Rewrite the records below, replacing "chart" with "graph" and changing nothing else. Omit the pictures from your version.
##### Input material #####
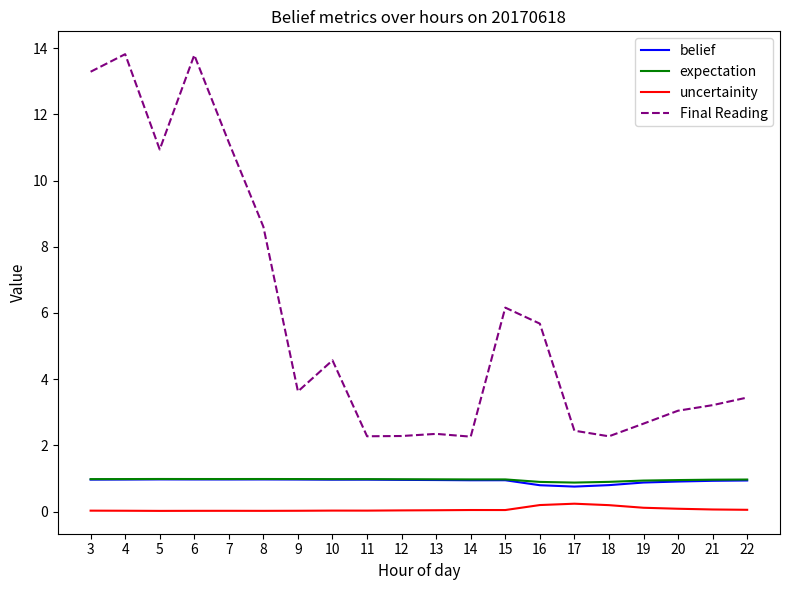

How many lines are shown in the chart?

4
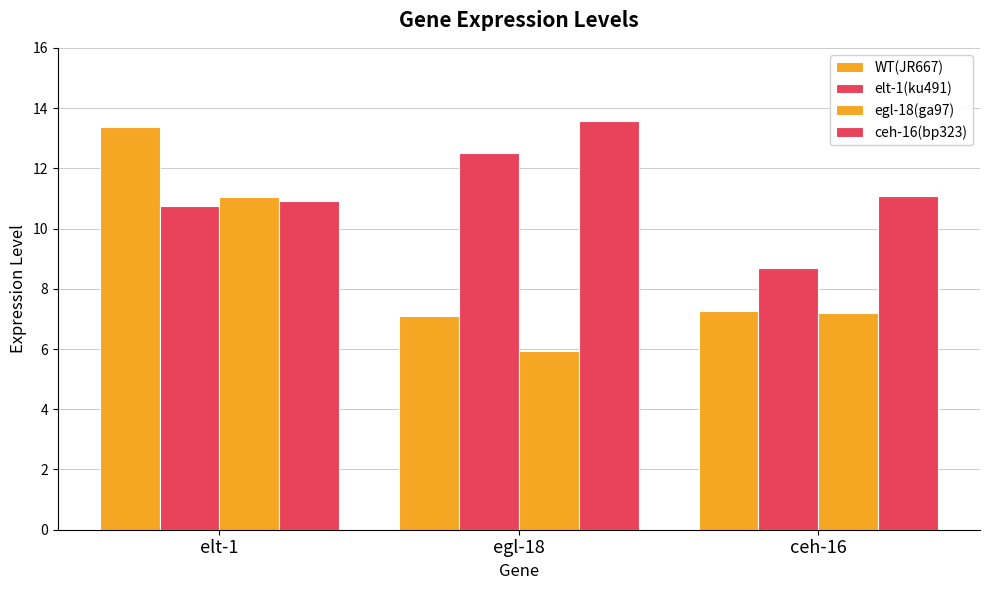

How many bars are there in each group?

4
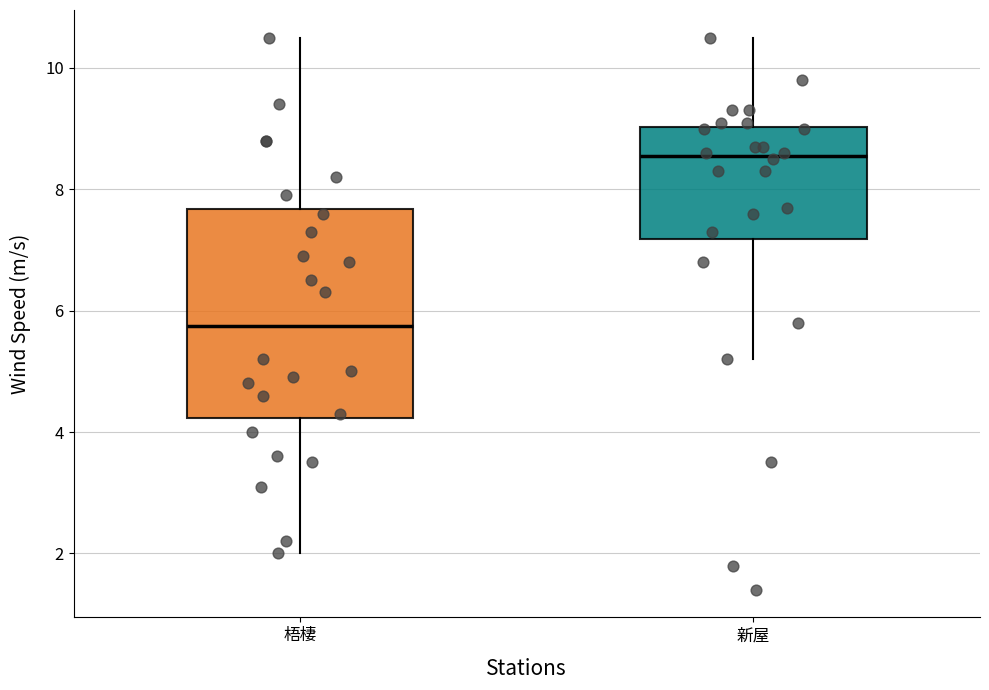

Comparing the boxes themselves (not the whiskers), which one is the tallest?

梧棲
#####
Result |
How many lines are shown in the graph?

4

How many bars are there in each group?

4

Comparing the boxes themselves (not the whiskers), which one is the tallest?

梧棲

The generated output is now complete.